Why does the future belong to “Yes”? An analysis of voting patterns by age cohorts provides the answer.

“Yes” won clear majorities in the following age groups: 16 to 17 and 25 to 54. “Yes” lost by a whisker among those 18 to 24 (school leavers worried about jobs?). “Yes” lost heavily in the 55 to 64 group (57 to 43 per cent) and was crushed among those 65 and over (73 to 27 per cent). Project Fear won. This time.
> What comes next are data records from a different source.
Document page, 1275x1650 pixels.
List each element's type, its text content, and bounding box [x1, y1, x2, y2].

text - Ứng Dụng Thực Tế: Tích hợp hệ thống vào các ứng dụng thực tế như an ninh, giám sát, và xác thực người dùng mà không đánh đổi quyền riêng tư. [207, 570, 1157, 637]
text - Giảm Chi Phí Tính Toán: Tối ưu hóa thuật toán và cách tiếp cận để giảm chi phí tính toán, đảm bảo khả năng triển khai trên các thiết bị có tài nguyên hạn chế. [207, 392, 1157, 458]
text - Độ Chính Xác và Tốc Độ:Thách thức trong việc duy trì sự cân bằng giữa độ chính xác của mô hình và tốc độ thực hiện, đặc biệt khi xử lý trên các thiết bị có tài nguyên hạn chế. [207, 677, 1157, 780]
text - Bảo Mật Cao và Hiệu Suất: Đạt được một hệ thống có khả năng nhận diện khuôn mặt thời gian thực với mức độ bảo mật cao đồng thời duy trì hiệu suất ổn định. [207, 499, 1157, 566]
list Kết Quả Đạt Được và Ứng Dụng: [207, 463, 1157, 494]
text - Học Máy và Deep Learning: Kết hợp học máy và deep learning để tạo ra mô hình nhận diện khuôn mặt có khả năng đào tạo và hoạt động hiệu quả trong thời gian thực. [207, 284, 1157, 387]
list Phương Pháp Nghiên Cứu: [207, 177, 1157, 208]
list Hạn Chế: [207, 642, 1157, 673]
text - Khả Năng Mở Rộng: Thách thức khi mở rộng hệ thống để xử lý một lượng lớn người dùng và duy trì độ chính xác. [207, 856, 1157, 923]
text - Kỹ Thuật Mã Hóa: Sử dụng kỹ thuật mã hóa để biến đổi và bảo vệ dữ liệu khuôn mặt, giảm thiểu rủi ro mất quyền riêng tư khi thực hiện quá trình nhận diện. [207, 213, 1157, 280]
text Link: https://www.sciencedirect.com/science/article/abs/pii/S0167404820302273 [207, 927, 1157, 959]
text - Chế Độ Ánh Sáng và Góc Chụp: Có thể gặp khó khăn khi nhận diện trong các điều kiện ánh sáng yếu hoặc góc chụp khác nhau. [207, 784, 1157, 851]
There will be another referendum, perhaps within a decade. Just as the initial move to devolution in 1997 set the stage for this referendum, the greater powers promised to win votes for the “No” will set the stage for the next. One in four “No” voters did so due to the last-minute solemn promise from the Tories, Labour, and the Liberal-Democrats that Scotland would be granted greater “political and fiscal” autonomy if they voted “No.” That promise may turn out to be fool’s gold in a unitary state dominated by a business class and a political elite hell-bent on shoving neoliberalism down the people’s throats.

The dream of new possibilities through independence is now abroad in day-to-day political discourse among the entire population in Scotland. It will not disappear.